▶ [What is required] Line by line, copy the records below exactly and leave the pictures out.

▶ [Records shown]
= Beginning of Section =

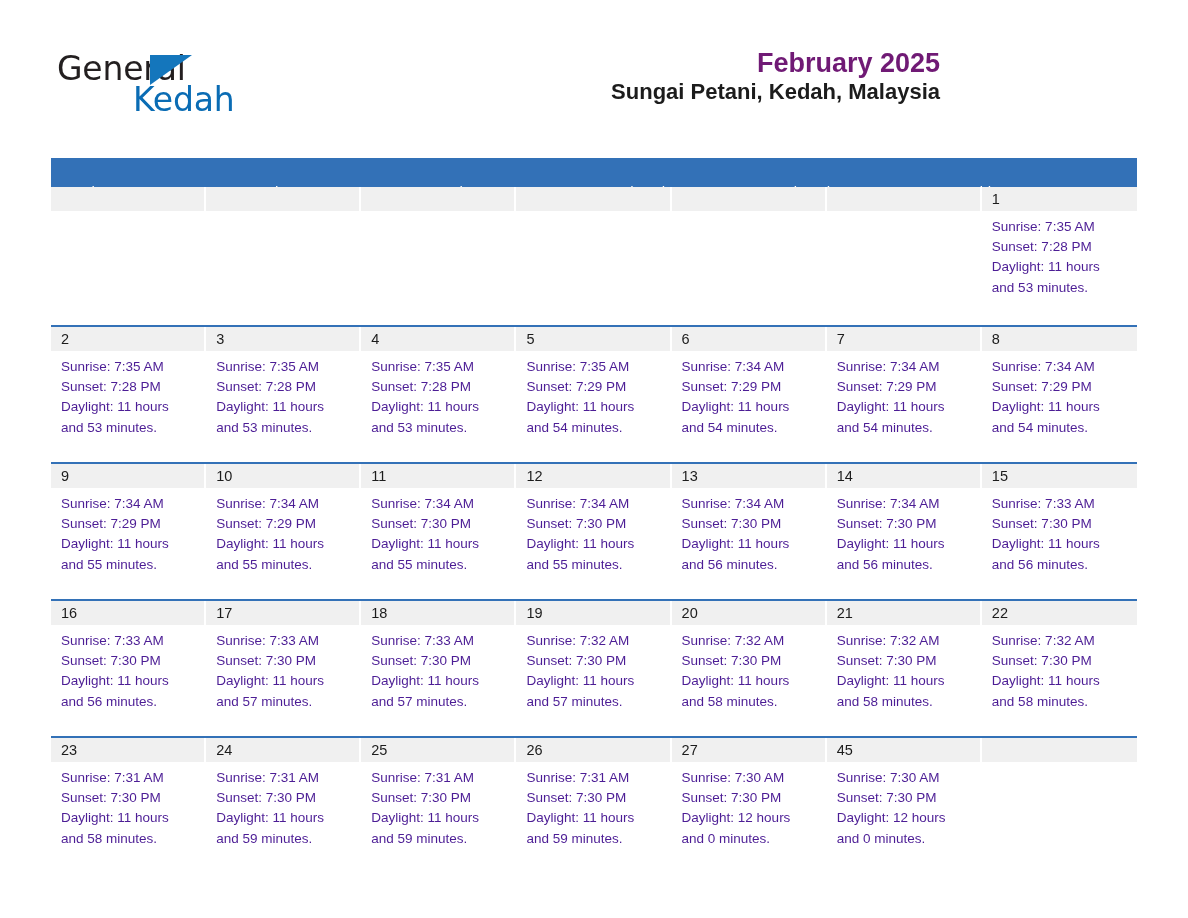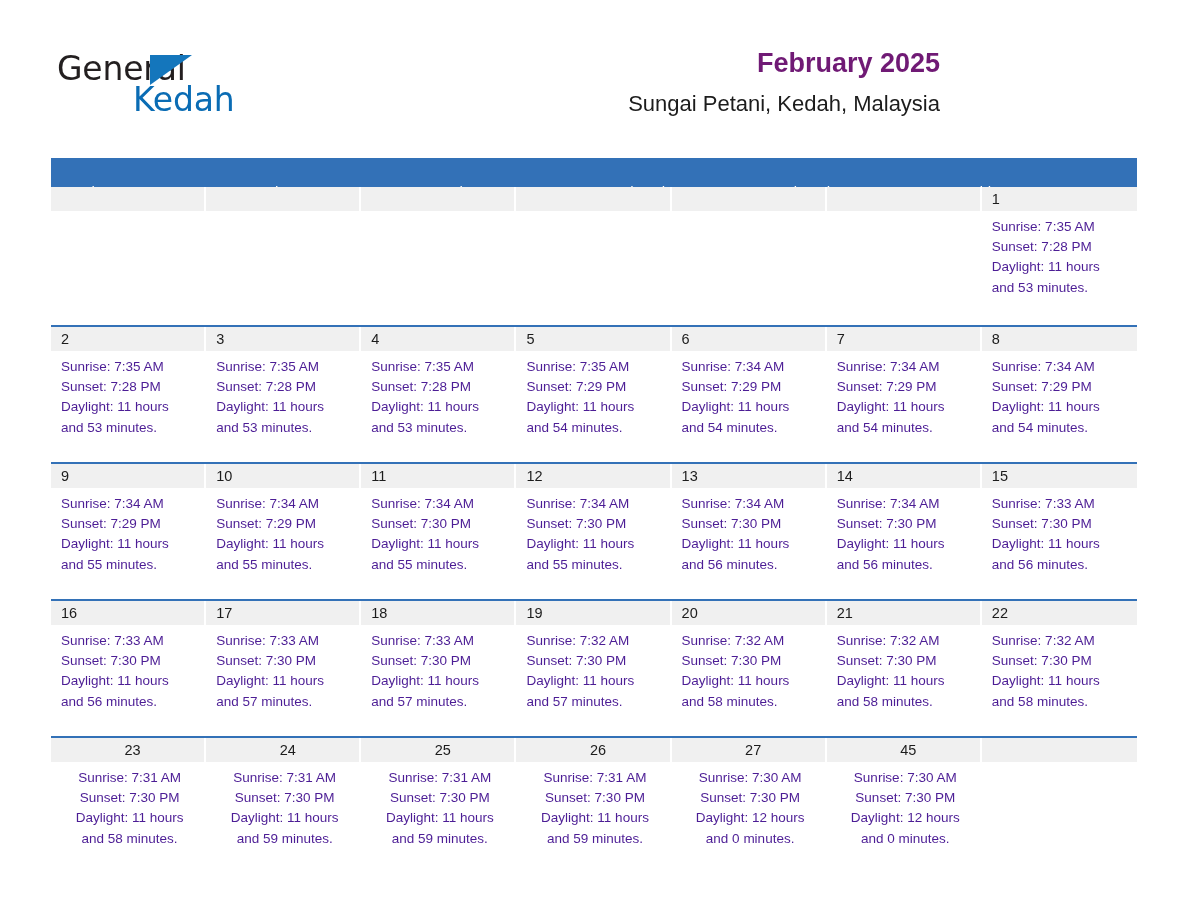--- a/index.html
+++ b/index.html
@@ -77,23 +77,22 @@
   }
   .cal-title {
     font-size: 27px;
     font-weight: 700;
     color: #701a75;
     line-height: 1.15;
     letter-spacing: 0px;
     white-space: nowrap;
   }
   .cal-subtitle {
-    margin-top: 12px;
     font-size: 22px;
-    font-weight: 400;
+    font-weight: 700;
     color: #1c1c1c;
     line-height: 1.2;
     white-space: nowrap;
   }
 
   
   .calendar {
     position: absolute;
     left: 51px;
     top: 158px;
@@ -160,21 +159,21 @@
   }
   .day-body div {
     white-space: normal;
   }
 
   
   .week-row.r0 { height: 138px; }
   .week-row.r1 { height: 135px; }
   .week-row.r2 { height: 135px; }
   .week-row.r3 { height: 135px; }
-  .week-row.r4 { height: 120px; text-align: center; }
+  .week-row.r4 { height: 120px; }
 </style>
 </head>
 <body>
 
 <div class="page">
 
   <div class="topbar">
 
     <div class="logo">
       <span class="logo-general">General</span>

= End of Section =

▶ [Output for this exercise]
--- a/index.html
+++ b/index.html
@@ -77,23 +77,22 @@
   }
   .cal-title {
     font-size: 27px;
     font-weight: 700;
     color: #701a75;
     line-height: 1.15;
     letter-spacing: 0px;
     white-space: nowrap;
   }
   .cal-subtitle {
-    margin-top: 12px;
     font-size: 22px;
-    font-weight: 400;
+    font-weight: 700;
     color: #1c1c1c;
     line-height: 1.2;
     white-space: nowrap;
   }
 
   
   .calendar {
     position: absolute;
     left: 51px;
     top: 158px;
@@ -160,21 +159,21 @@
   }
   .day-body div {
     white-space: normal;
   }
 
   
   .week-row.r0 { height: 138px; }
   .week-row.r1 { height: 135px; }
   .week-row.r2 { height: 135px; }
   .week-row.r3 { height: 135px; }
-  .week-row.r4 { height: 120px; text-align: center; }
+  .week-row.r4 { height: 120px; }
 </style>
 </head>
 <body>
 
 <div class="page">
 
   <div class="topbar">
 
     <div class="logo">
       <span class="logo-general">General</span>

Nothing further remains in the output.